*WORK TO DO*: Format the entries as a JSON list of strings, one string per line, starting at the line that contains "pose: elev=34.2 azim=274.0" and ending at the line that contains "Dot at: (244, 340)", both included. Skip blank lines and leave the pictures out.

*DATASET EXCERPTS*:
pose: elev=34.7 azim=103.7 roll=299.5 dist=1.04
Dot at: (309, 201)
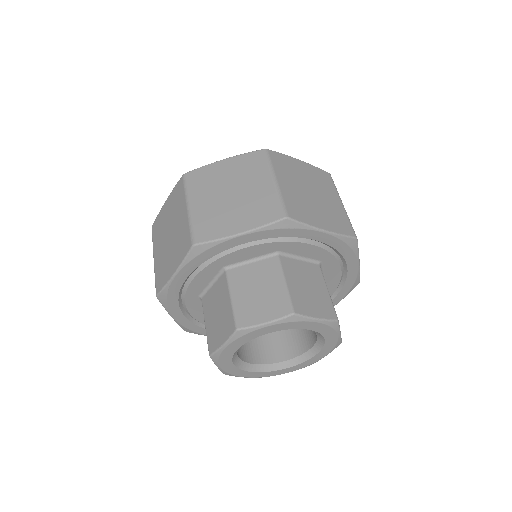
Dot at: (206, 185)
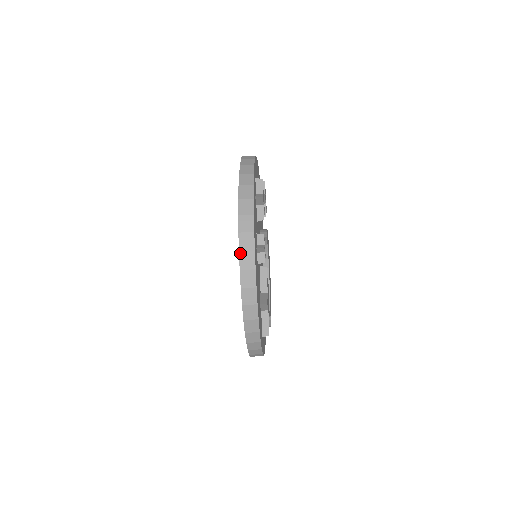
--
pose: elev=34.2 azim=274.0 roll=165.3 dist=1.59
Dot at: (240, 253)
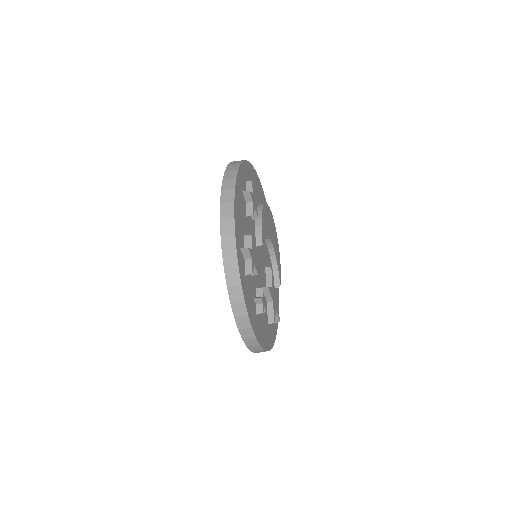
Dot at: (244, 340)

*RESPONSE*:
[
  "pose: elev=34.2 azim=274.0 roll=165.3 dist=1.59",
  "Dot at: (240, 253)",
  "Dot at: (244, 340)"
]